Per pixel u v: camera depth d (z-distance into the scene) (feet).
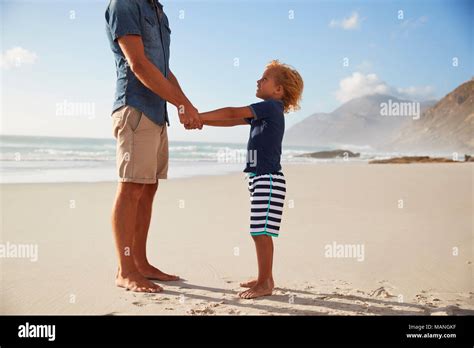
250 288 9.17
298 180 33.96
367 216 18.26
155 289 9.30
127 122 9.80
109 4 9.93
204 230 15.74
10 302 8.55
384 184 31.17
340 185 30.37
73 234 14.82
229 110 9.66
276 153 9.71
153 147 9.97
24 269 10.78
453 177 36.91
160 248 13.20
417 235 14.71
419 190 27.45
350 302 8.61
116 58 10.19
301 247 13.14
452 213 19.03
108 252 12.53
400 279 10.15
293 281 10.03
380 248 13.01
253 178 9.73
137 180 9.77
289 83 10.50
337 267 11.15
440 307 8.27
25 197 22.74
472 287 9.56
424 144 262.47
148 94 9.97
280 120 9.88
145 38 10.11
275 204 9.43
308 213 18.90
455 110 273.95
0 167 41.52
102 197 23.29
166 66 10.85
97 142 123.75
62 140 126.31
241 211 19.94
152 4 10.32
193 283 10.02
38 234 14.75
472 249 12.90
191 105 9.77
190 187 28.94
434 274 10.51
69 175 34.53
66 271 10.66
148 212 10.48
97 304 8.49
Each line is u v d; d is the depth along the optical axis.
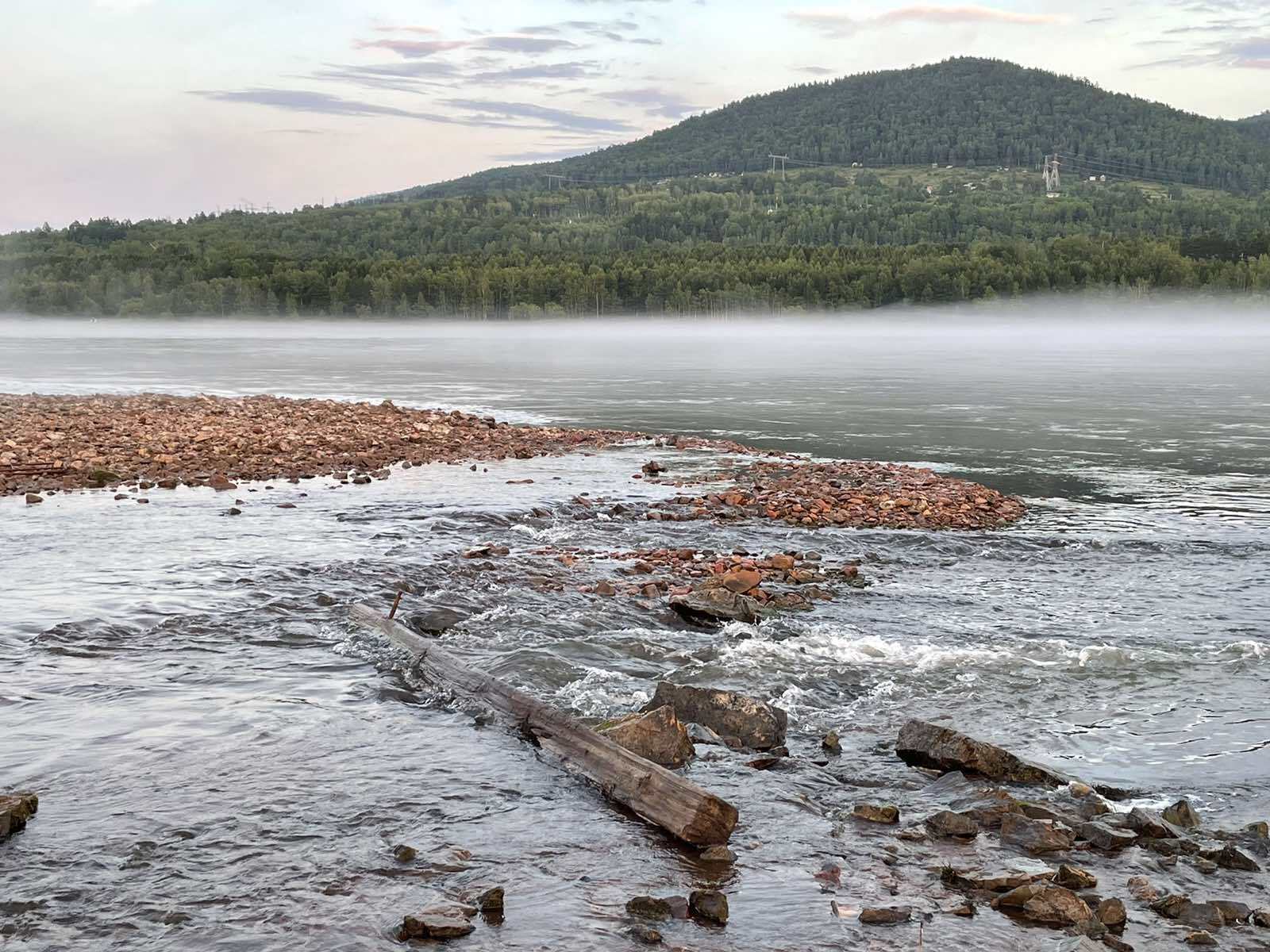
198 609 12.74
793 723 9.70
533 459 29.34
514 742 8.79
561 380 70.31
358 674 10.52
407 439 31.53
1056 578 16.20
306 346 147.38
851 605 14.43
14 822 6.81
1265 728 9.55
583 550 17.39
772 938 5.77
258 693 9.81
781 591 14.88
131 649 11.16
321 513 19.78
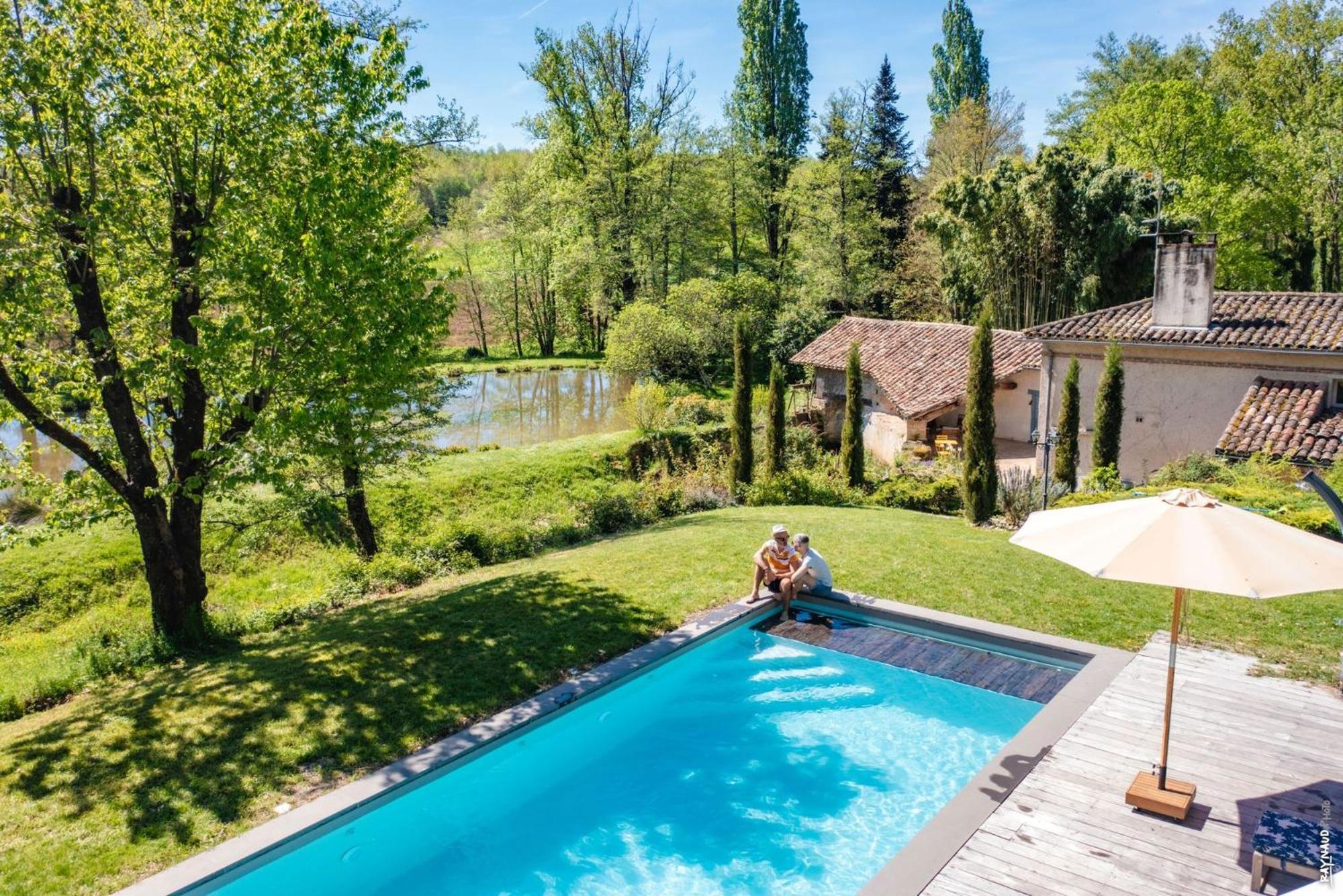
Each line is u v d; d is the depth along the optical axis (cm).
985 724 970
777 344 5059
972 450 1930
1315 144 3884
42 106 1105
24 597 1706
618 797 870
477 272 6688
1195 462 1898
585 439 3105
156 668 1215
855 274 5306
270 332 1173
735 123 6097
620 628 1183
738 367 2425
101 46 1125
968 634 1146
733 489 2455
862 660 1112
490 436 3666
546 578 1454
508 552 1884
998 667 1076
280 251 1215
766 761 923
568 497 2650
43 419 1178
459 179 10388
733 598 1310
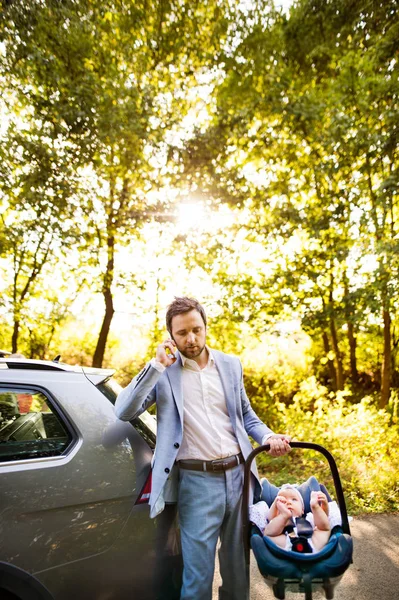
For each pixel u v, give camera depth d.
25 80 7.32
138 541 2.17
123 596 2.13
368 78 7.48
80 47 7.38
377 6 7.80
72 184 7.63
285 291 8.90
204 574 2.16
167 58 8.77
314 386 8.57
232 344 9.43
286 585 1.90
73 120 7.05
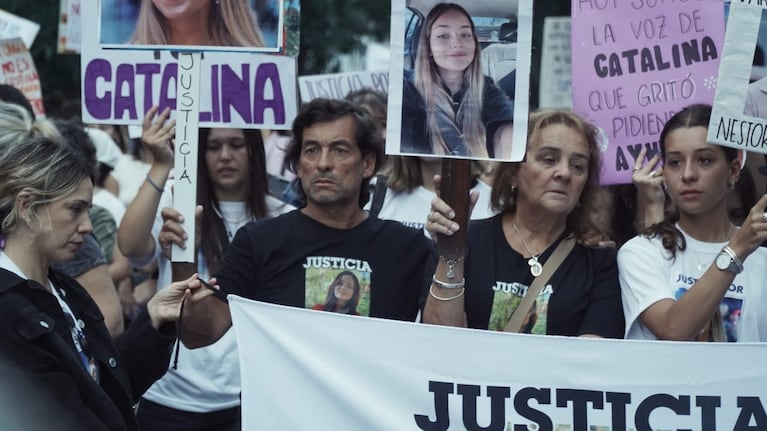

··········

Go through the entries and return each line where the word "optical" occurs.

• _ANSWER BOX_
Each line is u v d; d is the depth along the optical axis.
Each line is u v d; d is the depth along the optical axis (cm).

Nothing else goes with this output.